昨夜は,青木逸平著『旧字力,旧仮名力』について批判的なことを書いてしまった。しかし,本書はさすがに旧字旧仮名遣いを信奉する方の著述だけあって,自ら旧字旧仮名で書きたいと思うひとにとって,「実践的」という意味で有用であることは疑いない。是非お勧めする。旧字の解説では文字の成り立ちに触れ,当用漢字,常用漢字の流通で正しい姿がいかに歪められているかを述べているところなど,旧字旧仮名遣いを「カッコいい」と思う向きには,「さうだ,さうだ」と共感すること請け合いである。勉強になる。是非お勧めする。

まあ,世の中いろんなひとがいてもよいと思う。新字よりも旧字のほうが成り立ちが明確なので「覚えやすい」。横書きよりも縦書きのほうが,アラビア数字よりも漢数字のほうが — 青木がこう主張しているわけではありませんが —「分りやすい」。云々。ぷっと吹き出してしまうようなことをまじめに言うひとがいてもよいではないか。母国の伝統的国語習慣を心より愛していることはよいことである。

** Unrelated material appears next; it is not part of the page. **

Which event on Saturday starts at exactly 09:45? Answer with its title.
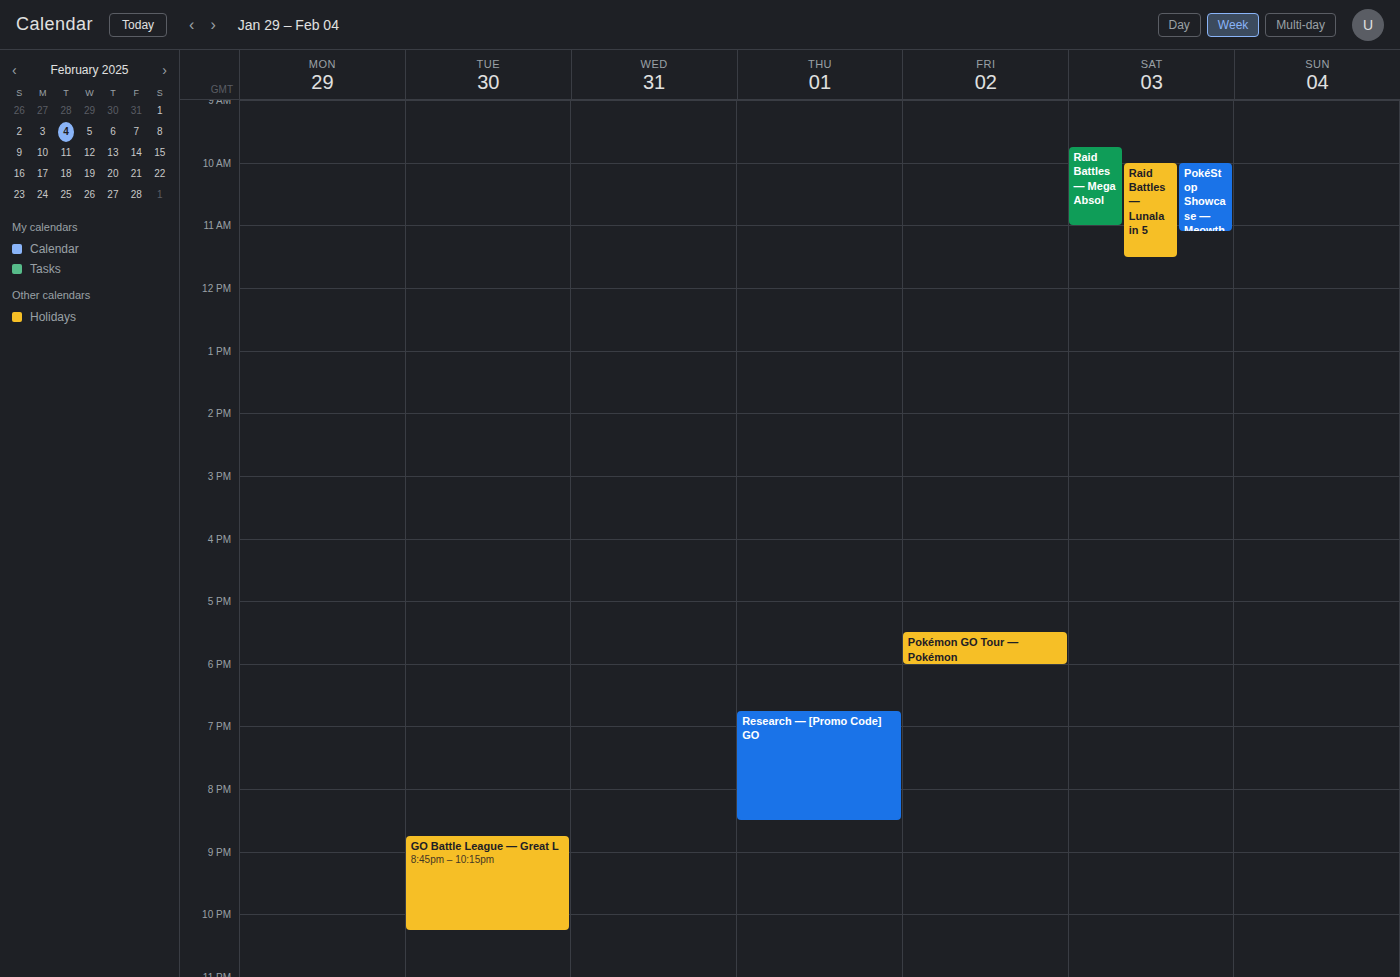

私も小説は縦書きで読みたいと切に思うが,いくら縦書きに愛着があるにせよ,仕事で設計レビューにおいてホワイトボードを前にして皆で議論するときには,スペックやらアルゴリズムやらを横書きで書かないわけにはいかない。論文は外国語,数式,プログラムコードとが混在するとなると横書きのほうが圧倒的に読みやすい。日本語というのは縦にも横にも,極論すると — 縦書き一行一文字で — 右から書いてもよい,そんな柔軟な書記構造をもっていてつくづく感心する。漢字あり,仮名あり,横文字あり,いろんなものをごった煮にできる包容力。私は日本語のそういう雑種性が好きなのである。